MMS has also published on its web site permit applications from the companies wishing to do the seismic surveys. The public can comment on those applications, although there is no mandated comment period for seismic permits, Crayton said.

Crayton explained that a determination of a significant environmental impact in the PEA would trigger the need for an EIS for the complete seismic program. However, even were the whole program to require an EIS, an individual seismic survey might not in itself require an EIS. But, in any case, each seismic survey will require an individual environmental assessment, although that assessment will be very straightforward if the survey falls within the scope of the PEA.

Incidental harassment authorization

NMFS also has responsibilities under the terms of NEPA and is a cooperating agency in the development of the MMS PEA. NMFS will use the PEA to assist in its evaluation of the environmental impacts of the seismic program, Crayton said.

▸ **WRITTEN TASK 1**: Repeat word for word the passage of the seismic survey text that begins at the words "Incidental harassment authorization" and stops after the words "program, Crayton said.".
▸ **WRITTEN TASK 2**: Rewrite more briefly the paragraph of the seismic survey text that begins "Crayton explained that," keeping its main facts.
▸ **WRITTEN TASK 3**: Finish out the next part of the seismic survey text, starting after its last sentence.
The rows after the seismic survey text are separate material.

Items from a data source:

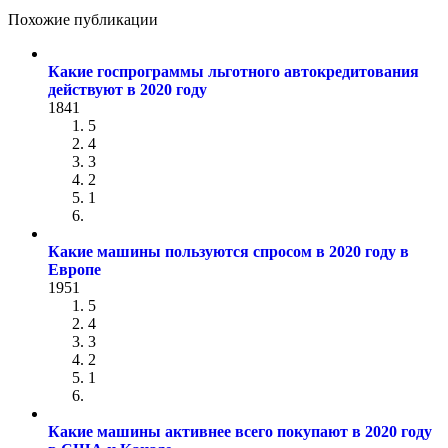
Похожие публикации
Какие госпрограммы льготного автокредитования
действуют в 2020 году
1841
5
4
3
2
1
Какие машины пользуются спросом в 2020 году в
Европе
1951
5
4
3
2
1
Какие машины активнее всего покупают в 2020 году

▸ **EXPECTED ANSWER 1**:
Incidental harassment authorization

NMFS also has responsibilities under the terms of NEPA and is a cooperating agency in the development of the MMS PEA. NMFS will use the PEA to assist in its evaluation of the environmental impacts of the seismic program, Crayton said.

▸ **EXPECTED ANSWER 2**: According to Crayton, if the PEA finds a significant environmental impact, the complete seismic program will need an EIS. Even then, a single survey might not need its own EIS. Each survey will still need an individual environmental assessment, which will be very straightforward if the survey falls within the scope of the PEA.

▸ **EXPECTED ANSWER 3**:
But the main focus for NMFS is the protection of marine wildlife under the terms of the Endangered Species Act and the Marine Mammals Protection Act. And it is the Marine Mammals Protection Act that spells out the need for an organization doing an offshore seismic survey to apply to NMFS for an incidental harassment authorization.

In issuing an incidental harassment authorization NMFS specifies criteria that will prevent what NMFS considers to be harassment to sea mammals.

As part of its criteria NMFS prohibits the shooting of seismic if there are whales within a zone where seismic noise levels exceed 180 decibels. The equivalent noise level for pinnipeds such as seals is 190 decibels (the MMS PEA quotes research indicating that the ambient noise level in the Arctic marine environment is in the range 63 to 133 decibels).

Monitoring and mitigation

To ensure compliance with MMS and NMFS permit stipulations and to avoid harassment of marine mammals each offshore seismic crew has to establish an exclusion zone around its seismic vessel. Within that zone the sound levels from the seismic air guns exceed the marine mammal harassment levels.

As the vessel moves through the water, the exclusion zone may approach marine mammals. In that case, the crew will power down the seismic operation. If an animal comes within the exclusion zone the seismic operation will shut down.

Two marine mammal observers on each vessel (including support vessels) must continuously monitor the ocean for animals, to initiate a power down or shut down, as necessary.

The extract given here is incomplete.